> **Work to be completed**: The answer must consist only of the lines from the line with "terminó secuestrando a su esposa e hijos" to the line with "Питание и продукты", both included, exactly as they stand below.

------------------------

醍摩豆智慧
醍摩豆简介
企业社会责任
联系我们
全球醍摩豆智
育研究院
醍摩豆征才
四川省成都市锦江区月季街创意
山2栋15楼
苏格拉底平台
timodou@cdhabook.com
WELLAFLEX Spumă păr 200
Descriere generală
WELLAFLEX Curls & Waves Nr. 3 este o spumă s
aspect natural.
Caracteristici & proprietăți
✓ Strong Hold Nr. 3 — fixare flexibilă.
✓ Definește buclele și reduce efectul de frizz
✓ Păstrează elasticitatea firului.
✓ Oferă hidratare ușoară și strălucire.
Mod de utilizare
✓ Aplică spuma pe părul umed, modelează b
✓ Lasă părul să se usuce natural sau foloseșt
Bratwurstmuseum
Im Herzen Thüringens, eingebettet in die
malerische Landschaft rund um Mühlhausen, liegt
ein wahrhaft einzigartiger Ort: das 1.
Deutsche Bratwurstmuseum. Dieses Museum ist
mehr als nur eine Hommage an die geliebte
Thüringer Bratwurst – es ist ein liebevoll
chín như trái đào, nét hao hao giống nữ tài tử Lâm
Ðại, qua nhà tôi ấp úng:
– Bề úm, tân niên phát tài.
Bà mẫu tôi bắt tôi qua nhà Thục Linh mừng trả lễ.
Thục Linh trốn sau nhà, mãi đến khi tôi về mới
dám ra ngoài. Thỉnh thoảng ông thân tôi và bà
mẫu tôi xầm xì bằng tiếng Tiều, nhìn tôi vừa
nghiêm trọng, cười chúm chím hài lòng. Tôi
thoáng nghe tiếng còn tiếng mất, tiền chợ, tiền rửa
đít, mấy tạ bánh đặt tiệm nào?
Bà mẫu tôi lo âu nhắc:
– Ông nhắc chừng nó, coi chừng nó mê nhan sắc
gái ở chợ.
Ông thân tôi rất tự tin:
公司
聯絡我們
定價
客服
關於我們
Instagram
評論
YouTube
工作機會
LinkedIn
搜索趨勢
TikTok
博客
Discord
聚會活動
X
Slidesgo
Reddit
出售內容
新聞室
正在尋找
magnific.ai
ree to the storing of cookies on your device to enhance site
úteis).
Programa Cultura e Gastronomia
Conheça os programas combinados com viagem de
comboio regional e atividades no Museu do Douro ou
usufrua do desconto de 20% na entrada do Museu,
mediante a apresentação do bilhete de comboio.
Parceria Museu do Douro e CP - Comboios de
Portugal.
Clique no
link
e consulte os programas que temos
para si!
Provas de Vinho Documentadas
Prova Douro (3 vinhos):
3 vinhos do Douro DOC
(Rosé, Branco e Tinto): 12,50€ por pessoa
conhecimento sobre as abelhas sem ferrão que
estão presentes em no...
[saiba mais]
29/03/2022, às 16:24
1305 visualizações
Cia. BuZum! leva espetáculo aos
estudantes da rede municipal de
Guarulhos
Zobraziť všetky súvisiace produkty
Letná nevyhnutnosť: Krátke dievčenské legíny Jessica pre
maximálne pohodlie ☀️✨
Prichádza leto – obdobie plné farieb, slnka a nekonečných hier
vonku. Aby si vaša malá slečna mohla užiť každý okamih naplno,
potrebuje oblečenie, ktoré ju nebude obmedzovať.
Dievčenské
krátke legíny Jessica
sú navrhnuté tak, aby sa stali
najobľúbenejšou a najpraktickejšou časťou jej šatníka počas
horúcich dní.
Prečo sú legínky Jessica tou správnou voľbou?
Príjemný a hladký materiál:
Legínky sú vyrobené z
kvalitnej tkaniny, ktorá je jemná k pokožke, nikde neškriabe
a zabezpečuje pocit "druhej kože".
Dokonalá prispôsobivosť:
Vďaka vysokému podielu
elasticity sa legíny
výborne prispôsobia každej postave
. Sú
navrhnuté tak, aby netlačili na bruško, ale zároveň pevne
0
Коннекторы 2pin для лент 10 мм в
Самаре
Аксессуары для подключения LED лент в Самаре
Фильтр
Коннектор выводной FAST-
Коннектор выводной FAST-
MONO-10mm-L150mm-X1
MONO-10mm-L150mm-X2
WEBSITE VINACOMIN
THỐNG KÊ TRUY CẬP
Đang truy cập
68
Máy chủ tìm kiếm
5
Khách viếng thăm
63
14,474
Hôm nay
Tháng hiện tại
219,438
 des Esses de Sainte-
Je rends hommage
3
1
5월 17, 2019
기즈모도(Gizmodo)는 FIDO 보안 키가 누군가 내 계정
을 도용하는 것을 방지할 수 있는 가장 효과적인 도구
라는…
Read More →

------------------------

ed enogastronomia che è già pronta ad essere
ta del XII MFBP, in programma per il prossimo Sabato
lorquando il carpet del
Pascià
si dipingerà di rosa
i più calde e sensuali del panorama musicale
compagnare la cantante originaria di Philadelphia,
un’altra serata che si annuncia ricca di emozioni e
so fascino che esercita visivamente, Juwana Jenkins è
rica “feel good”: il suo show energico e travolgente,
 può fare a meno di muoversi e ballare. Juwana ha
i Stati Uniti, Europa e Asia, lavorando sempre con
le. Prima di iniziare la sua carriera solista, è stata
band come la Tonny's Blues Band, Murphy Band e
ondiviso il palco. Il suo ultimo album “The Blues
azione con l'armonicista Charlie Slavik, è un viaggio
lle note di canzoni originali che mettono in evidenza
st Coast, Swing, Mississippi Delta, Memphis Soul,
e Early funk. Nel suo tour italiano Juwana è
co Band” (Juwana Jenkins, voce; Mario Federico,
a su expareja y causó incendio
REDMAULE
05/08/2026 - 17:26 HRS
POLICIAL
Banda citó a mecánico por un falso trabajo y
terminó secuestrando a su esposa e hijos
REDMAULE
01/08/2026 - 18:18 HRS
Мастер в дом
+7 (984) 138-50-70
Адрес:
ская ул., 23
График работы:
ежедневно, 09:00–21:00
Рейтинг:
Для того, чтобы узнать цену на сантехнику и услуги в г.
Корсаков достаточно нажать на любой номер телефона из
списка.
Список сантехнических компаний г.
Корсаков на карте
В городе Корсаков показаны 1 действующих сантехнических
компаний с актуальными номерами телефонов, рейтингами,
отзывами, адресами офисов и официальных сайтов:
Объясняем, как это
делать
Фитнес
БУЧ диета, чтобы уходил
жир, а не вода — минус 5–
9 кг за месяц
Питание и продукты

------------------------

> **Task output**:
terminó secuestrando a su esposa e hijos
REDMAULE
01/08/2026 - 18:18 HRS
Мастер в дом
+7 (984) 138-50-70
Адрес:
ская ул., 23
График работы:
ежедневно, 09:00–21:00
Рейтинг:
Для того, чтобы узнать цену на сантехнику и услуги в г.
Корсаков достаточно нажать на любой номер телефона из
списка.
Список сантехнических компаний г.
Корсаков на карте
В городе Корсаков показаны 1 действующих сантехнических
компаний с актуальными номерами телефонов, рейтингами,
отзывами, адресами офисов и официальных сайтов:
Объясняем, как это
делать
Фитнес
БУЧ диета, чтобы уходил
жир, а не вода — минус 5–
9 кг за месяц
Питание и продукты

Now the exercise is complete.